Lessons learned from Sacca’s Lowercase Fund I:
– Small fund (<$10 mil)
– Very well-connected in the Silicon Valley
– Businessperson at heart
– Had great mentors
– Possessed unicorn radar
– First he was an angel, then he raised a small fund
– Only got involved in deals where he could personally impact the outcome
– Partnered mostly with similar seed-stage VCs
Early-stage investments don’t allow for much massive due-diligence, so it’s all about the VC’s gut, the size of the addressed market, the product and the team behind it. And, importantly, the aftermath following the fundraising. (That’s also at the core of Arzan VC’s strategy.) It’s not much about strategies than about a subtle collaboration between the startup and VC teams and offering a helping hand whenever needed.
We at ArzanVC believe that every good VC needs to do this homework:
1. Take your time in finding the next founder. This often requires a solid network. Reach out only to those founders who really excite you. Outbound sourcing > inbound sourcing. Our team gets emails with pitch decks every day. Around half doesn’t pass through the screening phase and they’re filtered out, which saves time for both parties. Some VCs claim to filter out as many as 99% of pitch decks they receive, which means they’re not working hard on their outbound sourcing.

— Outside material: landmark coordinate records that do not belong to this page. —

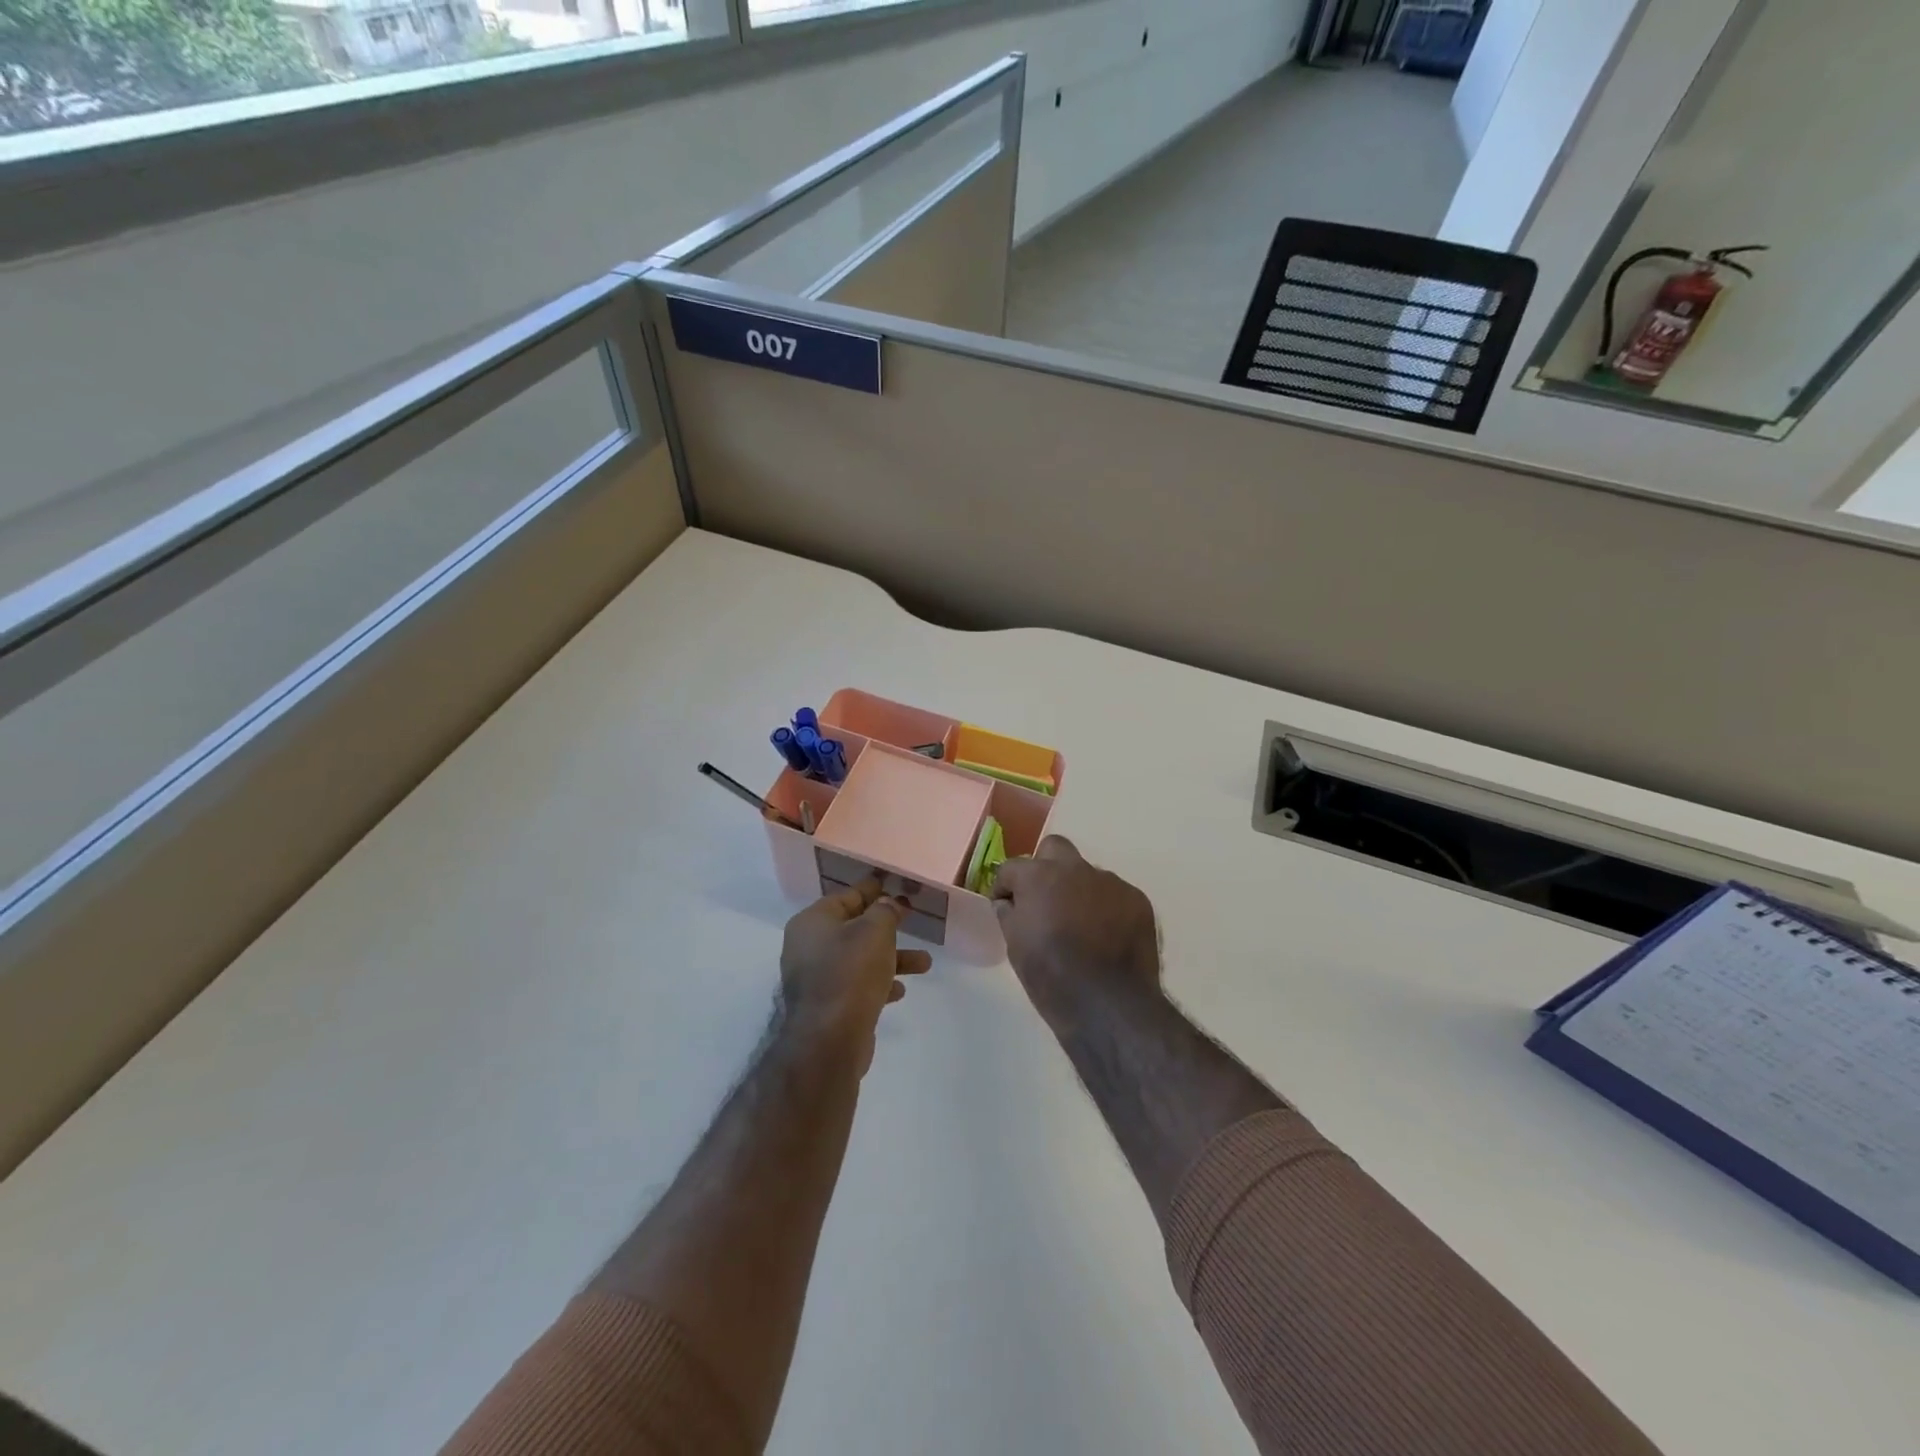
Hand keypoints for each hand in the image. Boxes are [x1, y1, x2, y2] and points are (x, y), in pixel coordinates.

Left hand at [780, 879, 931, 1072]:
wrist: (829, 1039)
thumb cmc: (851, 972)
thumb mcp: (875, 930)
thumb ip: (885, 911)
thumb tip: (888, 904)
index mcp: (812, 922)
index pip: (846, 897)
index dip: (871, 889)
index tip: (890, 883)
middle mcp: (809, 947)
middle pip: (853, 927)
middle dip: (886, 926)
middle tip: (911, 918)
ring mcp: (816, 979)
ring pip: (860, 958)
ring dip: (892, 958)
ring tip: (925, 963)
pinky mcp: (828, 1005)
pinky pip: (857, 985)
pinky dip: (879, 982)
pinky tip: (900, 989)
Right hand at [991, 837, 1160, 1029]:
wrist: (1109, 1005)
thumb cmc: (1051, 976)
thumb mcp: (1015, 947)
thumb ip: (1009, 915)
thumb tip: (1008, 902)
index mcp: (1039, 876)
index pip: (1011, 867)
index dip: (1005, 886)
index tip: (1005, 906)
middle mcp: (1075, 869)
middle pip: (1054, 849)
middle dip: (1044, 867)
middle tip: (1043, 900)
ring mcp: (1110, 882)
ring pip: (1087, 874)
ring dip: (1078, 891)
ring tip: (1080, 927)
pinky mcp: (1137, 900)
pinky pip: (1114, 895)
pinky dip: (1105, 908)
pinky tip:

2. Test your bets. You must learn to make informed investment decisions, and that takes time and experience. Continuous research and critical thinking is a must.
3. Offer value that makes a difference. A good VC must bring value to the table.
What the history tells us:
– Be as exclusive as possible. Like when Sequoia Capital was the sole investor in WhatsApp and multiplied its $60M investment into whopping $3B upon WhatsApp’s acquisition by Facebook.
– Don’t underestimate exponential growth. Let’s recall how Facebook’s very first investor Peter Thiel didn’t participate in the Series A round and thus missed his potentially huge return on investment if he had done so. He thought Facebook to be overvalued at that time, while it was, in fact, undervalued.
– Negotiate the exit. The higher your stake, the more say you can have and the higher return on your investment.
Globally, these are some of the recent VC strategies:
– investing in female founders only
– launching funds and programs for “underprivileged” founders―we see these initiatives specially in the US (e.g. a16z’s The Talent x Opportunity Fund (TxO) or when Softbank dedicated $100M to Black, Latino and Native American founders)
– supporting and mentoring wanna-be investors from diverse ethnic groups
A successful VC strategy goes beyond returns. It’s a matter of both art and science; gut feelings and mindful decisions. And we already know that a good VC needs to offer much more than a cheque. My team and I believe in providing our portfolio companies with structured support: recruiting assistance, consulting, research resources, PR and other value-added services. Rolling up our sleeves is a must.
TL;DR (too long; didn’t read)
The market liquidity is increasing and so is the VC competition. What can we learn from the best strategies? I looked at Chris Sacca's Lowercase Fund I―a $10M fund that had a 250X multiple thanks to the take-offs of Twitter, Uber and Instagram. I also mention how important it is to do more outbound screening and test your bets. Globally, recent VC strategies focus on investing in exclusively female-led startups or underprivileged founders. In all cases, a good VC has to bring value to the table―like structured support, for example.